First some facts about the angles in a pentagon. Connect the
center of the pentagon to each of the five vertices, forming five
equivalent isosceles triangles. The measure of each of the central
angles is 360°/5 = 72°. Let **A** be the measure of the
other two angles in the isosceles triangles. Then
**A**+**A+72=180**. This means that the measure of the exterior
angle at each vertex is also 72°.

Assume that the initial pentagon **P(0)** is positioned with
its bottom edge having vertices at (0,0) and (1,0). The figure shows
two of the scaled pentagons of **P(1) **with base along the
x-axis. These pentagons form an isocoles triangle with base angle
72°. The length of the base is therefore 2***r***cos(72°).
Because the total length of the base of the pentagons and the base of
the triangle must be the same as the length of the base of
**P(0)**, we see that

\[2r + 2r\cos {72^ \circ } = 1 \quad \Rightarrow \quad r = \frac{1}{{2 + 2\cos {{72}^ \circ }}} = \frac{1}{{2\left( {1 + \frac{{\sqrt 5 - 1}}{4}} \right)}} = \frac{2}{{3 + \sqrt 5 }}\]

The translation of pentagon 2 is easy since that pentagon is just
translated to the right by 1-**r** = 0.618. The easiest
way to compute how each of the other scaled pentagons must be
translated is to use vectors. For example, the three vectors
illustrated in black in the above picture show how the lower left corner of pentagon 3 is
translated from the origin.
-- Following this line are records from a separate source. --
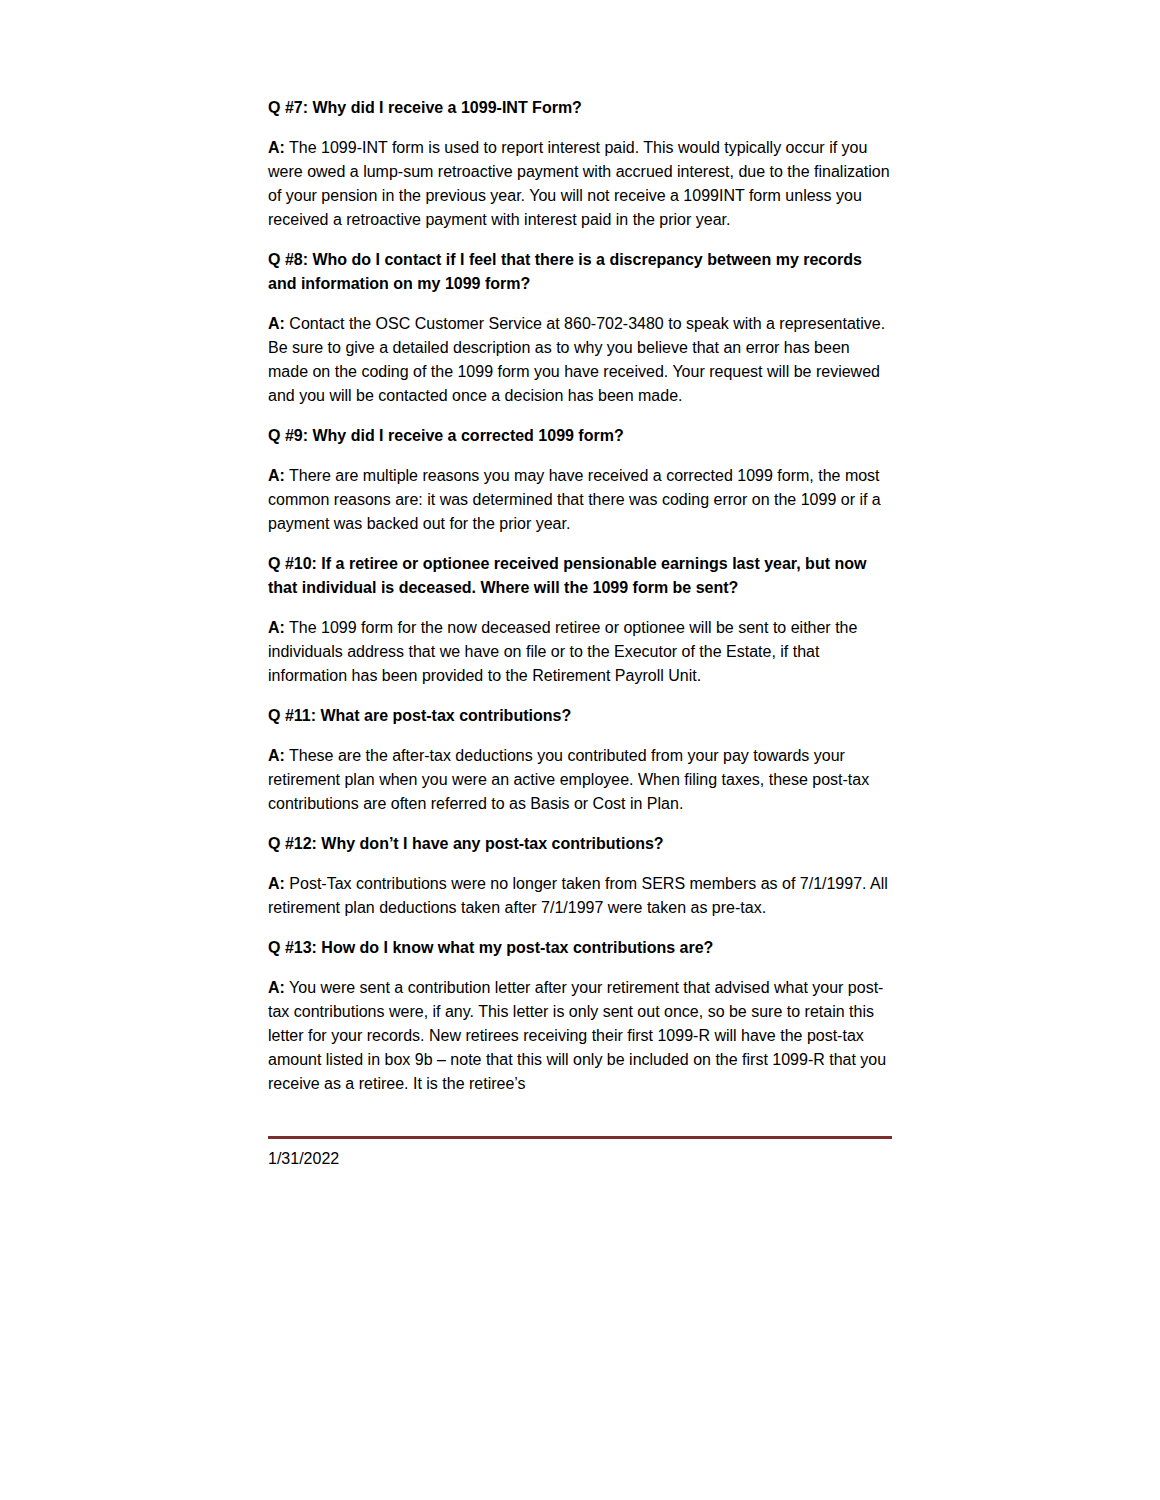Q #7: Why did I receive a 1099-INT Form?
A: The 1099-INT form is used to report interest paid. This would typically occur if you were owed a lump-sum retroactive payment with accrued interest, due to the finalization of your pension in the previous year. You will not receive a 1099INT form unless you received a retroactive payment with interest paid in the prior year.
Q #8: Who do I contact if I feel that there is a discrepancy between my records and information on my 1099 form?
A: Contact the OSC Customer Service at 860-702-3480 to speak with a representative. Be sure to give a detailed description as to why you believe that an error has been made on the coding of the 1099 form you have received. Your request will be reviewed and you will be contacted once a decision has been made.
Q #9: Why did I receive a corrected 1099 form?
A: There are multiple reasons you may have received a corrected 1099 form, the most common reasons are: it was determined that there was coding error on the 1099 or if a payment was backed out for the prior year.
Q #10: If a retiree or optionee received pensionable earnings last year, but now that individual is deceased. Where will the 1099 form be sent?
A: The 1099 form for the now deceased retiree or optionee will be sent to either the individuals address that we have on file or to the Executor of the Estate, if that information has been provided to the Retirement Payroll Unit.
Q #11: What are post-tax contributions?
A: These are the after-tax deductions you contributed from your pay towards your retirement plan when you were an active employee. When filing taxes, these post-tax contributions are often referred to as Basis or Cost in Plan.
Q #12: Why don’t I have any post-tax contributions?
A: Post-Tax contributions were no longer taken from SERS members as of 7/1/1997. All retirement plan deductions taken after 7/1/1997 were taken as pre-tax.
Q #13: How do I know what my post-tax contributions are?
A: You were sent a contribution letter after your retirement that advised what your post-tax contributions were, if any. This letter is only sent out once, so be sure to retain this letter for your records. New retirees receiving their first 1099-R will have the post-tax amount listed in box 9b – note that this will only be included on the first 1099-R that you receive as a retiree. It is the retiree’s
1/31/2022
Using the angles from the figure below,
we get

\[(r,0) + (r\cos {72^ \circ },r\sin {72^ \circ }) + (r\cos {36^ \circ },r\sin {36^ \circ }) = (0.809,0.588)\]

For the other two we have

Pentagon 4:

\(( - r\cos {72^ \circ },r\sin {72^ \circ }) + (r\cos {36^ \circ },r\sin {36^ \circ }) + (r\cos {72^ \circ },r\sin {72^ \circ }) = (0.309,0.951)\)

Pentagon 5:

\(( - r\cos {72^ \circ },r\sin {72^ \circ }) + (r\cos {36^ \circ },r\sin {36^ \circ }) + ( - r,0) = ( - 0.191,0.588)\)